WeWork Reportedly to File for Bankruptcy This Month
The coworking company just said it would withhold interest payment on some of its notes.
WeWork is planning to file for bankruptcy as early as next week, sources have told the Wall Street Journal. Earlier Bloomberg also reported the company would file for bankruptcy in November.
WeWork declined to comment to the WSJ on what a spokesperson called “speculation.”
The only public announcement from the company came in the form of a securities filing in which it said it would withhold interest payment of about $6.4 million on some of its notes even though it has the cash to make the payment. It now has a 30-day grace period. The company also said it entered into an agreement with creditors for temporary postponement of payments for some of its other notes. “The forbearance agreement provides time to continue in the positive conversations with our key financial stakeholders and engage with them to implement our ongoing strategic efforts to enhance our capital structure,” the WeWork spokesperson told the WSJ.

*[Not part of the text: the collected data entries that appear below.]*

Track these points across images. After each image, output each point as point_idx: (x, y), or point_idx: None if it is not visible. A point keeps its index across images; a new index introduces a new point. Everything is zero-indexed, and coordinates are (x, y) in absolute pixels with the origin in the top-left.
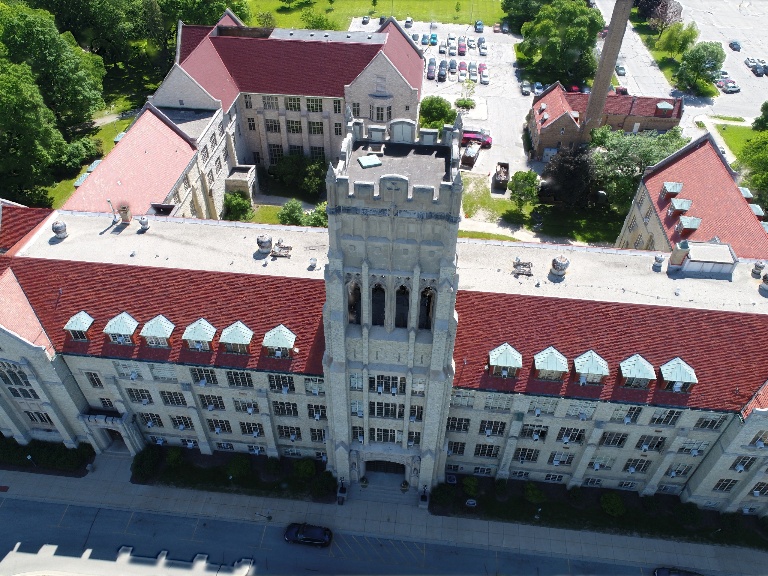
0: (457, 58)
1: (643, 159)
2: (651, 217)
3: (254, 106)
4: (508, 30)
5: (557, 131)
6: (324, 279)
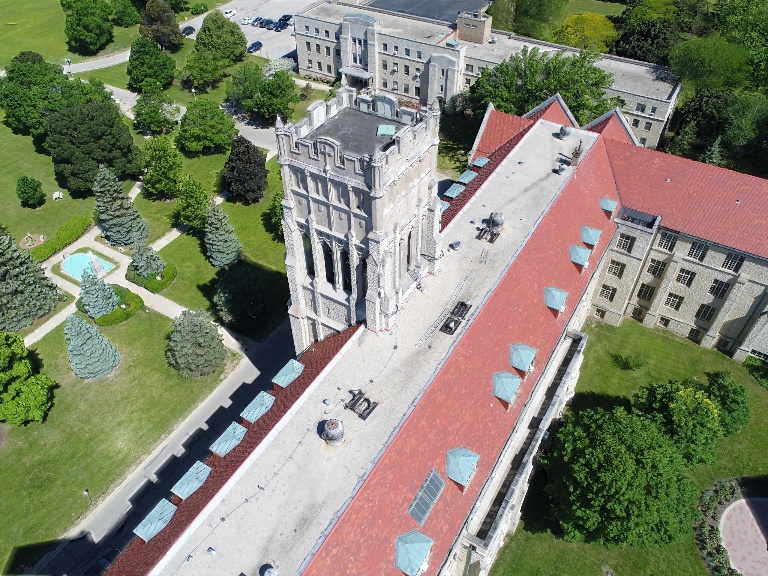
0: None
1: None
2: None
3: None
4: None
5: None
6: None
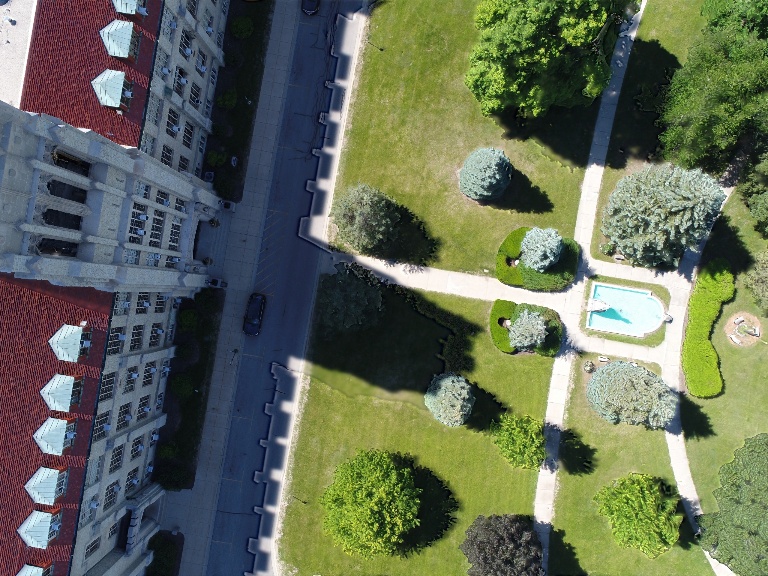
0: None
1: None
2: None
3: None
4: None
5: None
6: None
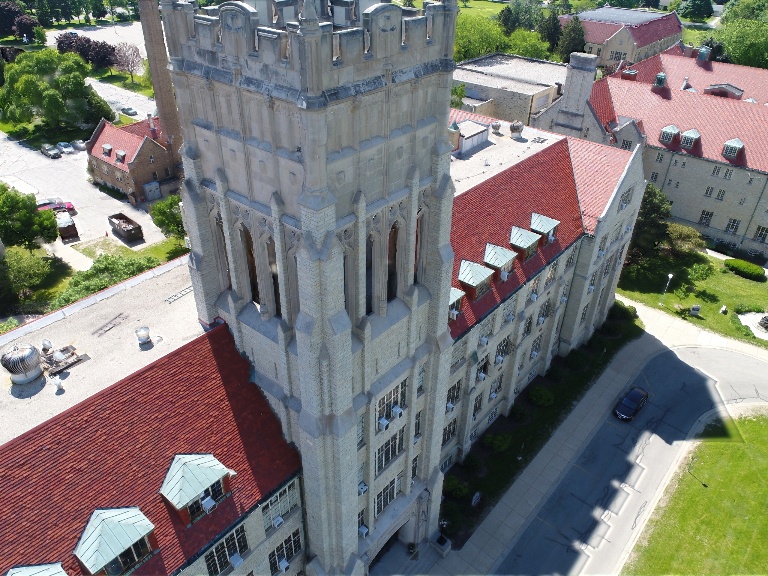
0: None
1: None
2: None
3: None
4: None
5: (146, 161)
6: (191, 340)
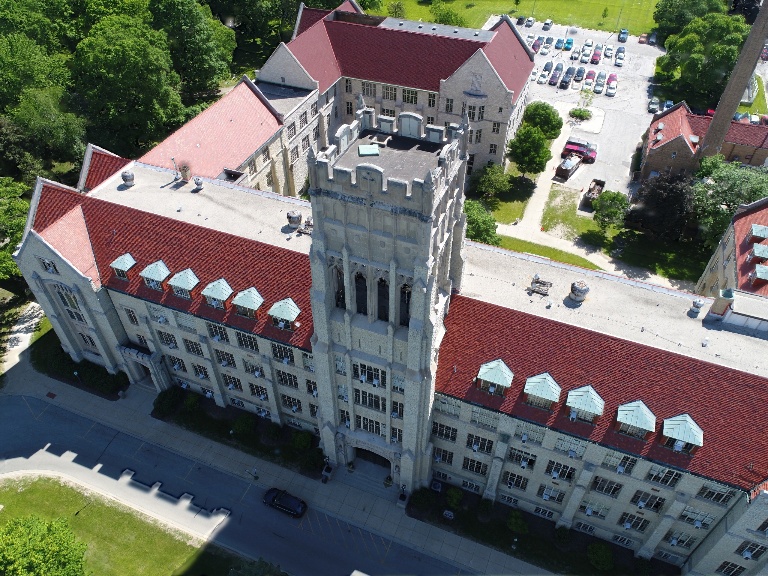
0: (588, 66)
1: (751, 197)
2: (730, 260)
3: (353, 91)
4: (655, 42)
5: (668, 154)
6: None
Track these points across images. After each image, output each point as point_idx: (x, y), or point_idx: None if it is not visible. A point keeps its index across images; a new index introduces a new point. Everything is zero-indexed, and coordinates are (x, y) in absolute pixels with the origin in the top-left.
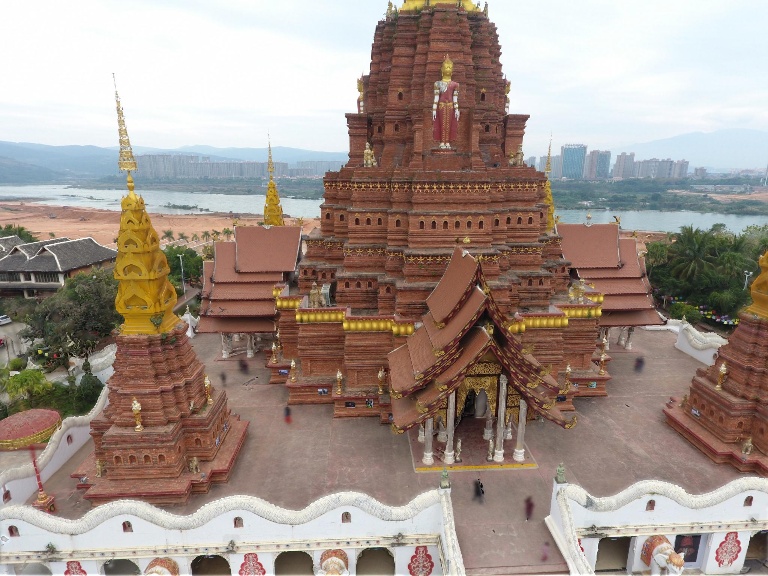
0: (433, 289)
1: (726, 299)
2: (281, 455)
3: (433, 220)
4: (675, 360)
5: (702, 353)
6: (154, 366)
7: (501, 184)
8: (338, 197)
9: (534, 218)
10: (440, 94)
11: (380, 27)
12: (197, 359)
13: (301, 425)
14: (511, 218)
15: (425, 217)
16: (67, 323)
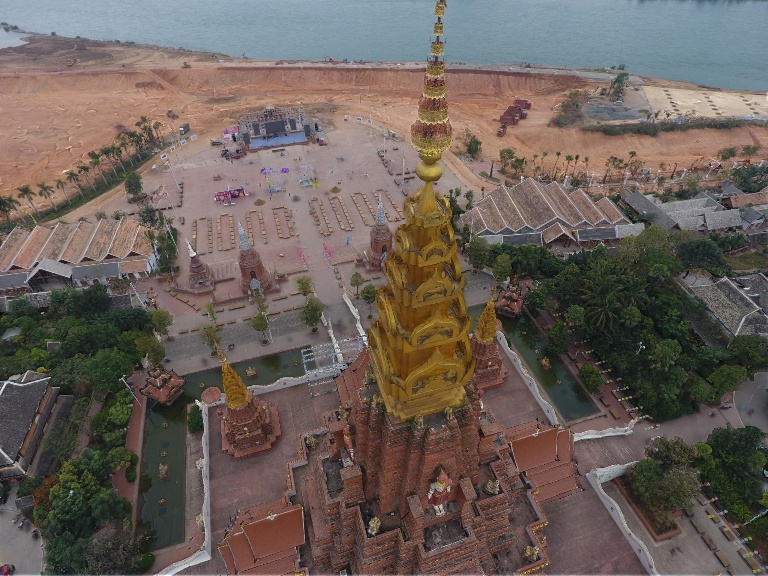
0: None
1: (623, 368)
2: None
3: (435, 572)
4: (586, 504)
5: (604, 499)
6: None
7: None
8: None
9: None
10: None
11: (365, 407)
12: None
13: None
14: None
15: None
16: None
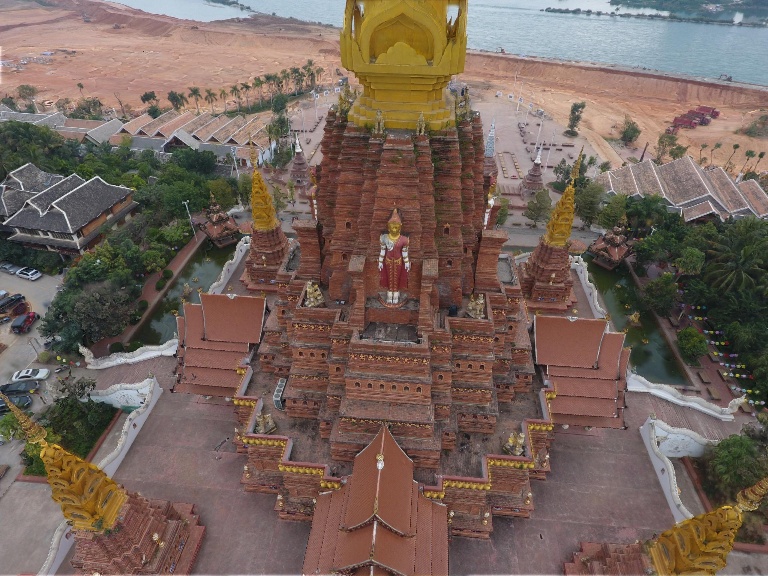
0: (363, 446)
1: (743, 339)
2: (226, 569)
3: (369, 382)
4: (626, 457)
5: (655, 458)
6: (105, 546)
7: (448, 347)
8: (289, 308)
9: (486, 366)
10: (386, 249)
11: (330, 121)
12: (148, 510)
13: (250, 525)
14: (461, 364)
15: (361, 379)
16: (76, 332)
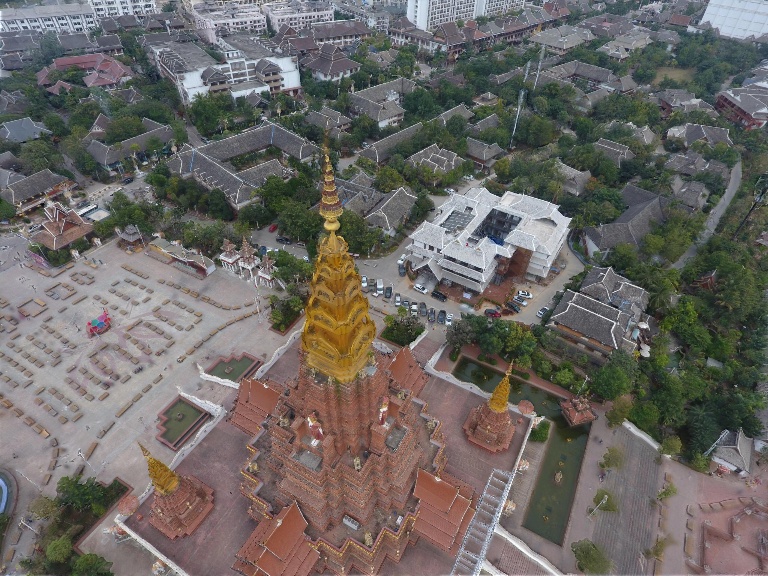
0: None
1: None
2: None
3: None
4: None
5: None
6: None
7: None
8: None
9: None
10: None
11: None
12: None
13: None
14: None
15: None
16: None
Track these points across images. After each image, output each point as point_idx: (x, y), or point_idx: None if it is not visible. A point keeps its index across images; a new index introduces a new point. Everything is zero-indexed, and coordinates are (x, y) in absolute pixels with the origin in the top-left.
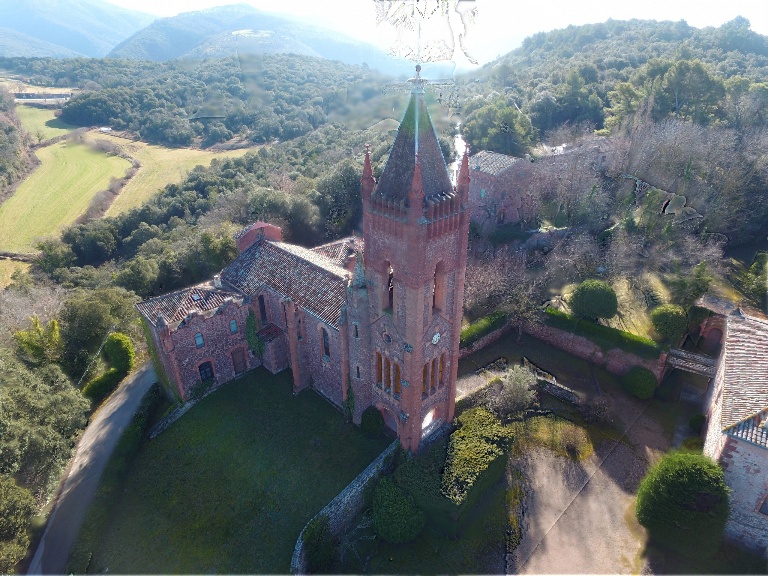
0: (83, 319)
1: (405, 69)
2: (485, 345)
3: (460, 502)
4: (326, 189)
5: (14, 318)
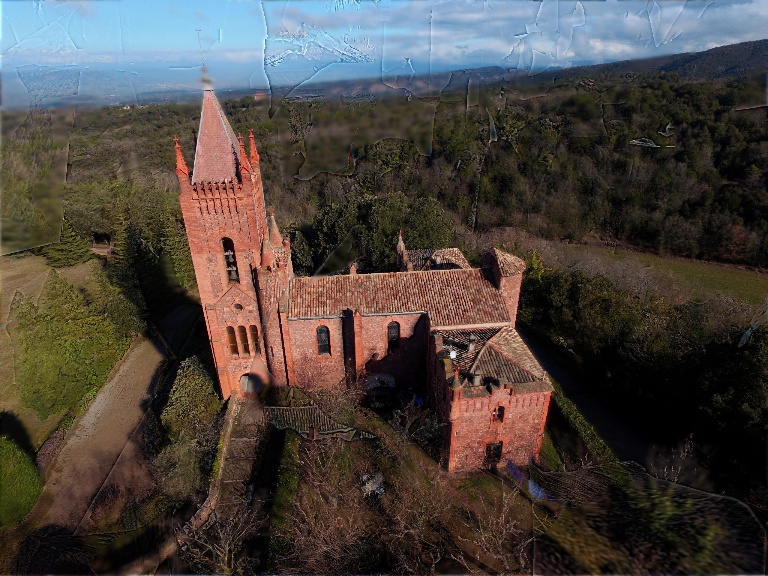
0: (553, 281)
1: (357, 72)
2: None
3: None
4: None
5: (592, 269)
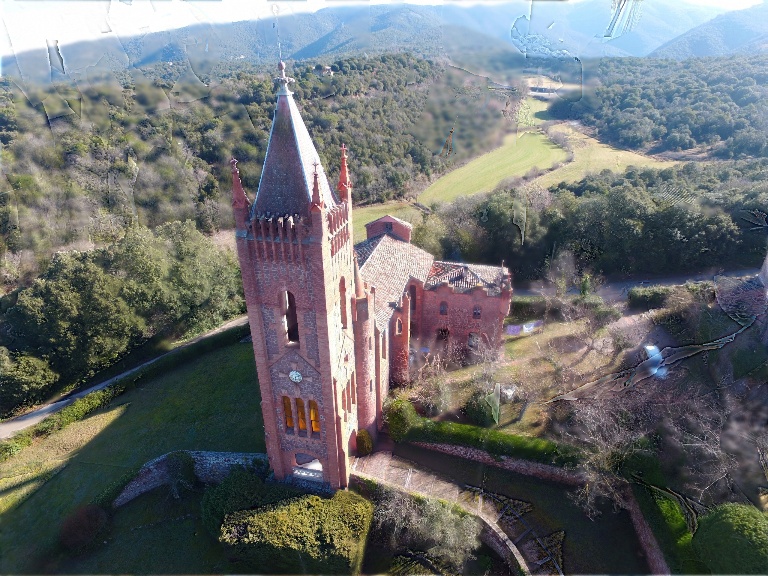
0: None
1: None
2: (536, 475)
3: (227, 542)
4: (583, 214)
5: None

WeWork itself has flirted publicly with the question of its solvency, announcing in August that it might need to file for bankruptcy. At the time, CEO David Tolley said that it plans to negotiate heavily with landlords to get lease concessions.
Tolley informed its landlords that its current lease liabilities – which were over two-thirds of total operating expenses in the second quarter – are too high and “dramatically out of step with current market conditions.
“We are taking immediate action to permanently fix our inflexible and high-cost lease portfolio to achieve the sustainable operating model that we need to serve our members for many years to come.”
That means “a process of global engagement with our landlords to renegotiate nearly all our leases,” he wrote.
The negotiating process was likely distasteful for office landlords, many of which are already struggling with high vacancy rates. But a bankruptcy gives WeWork the ability to reject undesirable leases and to walk away from any resulting damages claim. The rejected leases then turn into unsecured debt, meaning the landlords would line up behind bondholders and any other secured creditors.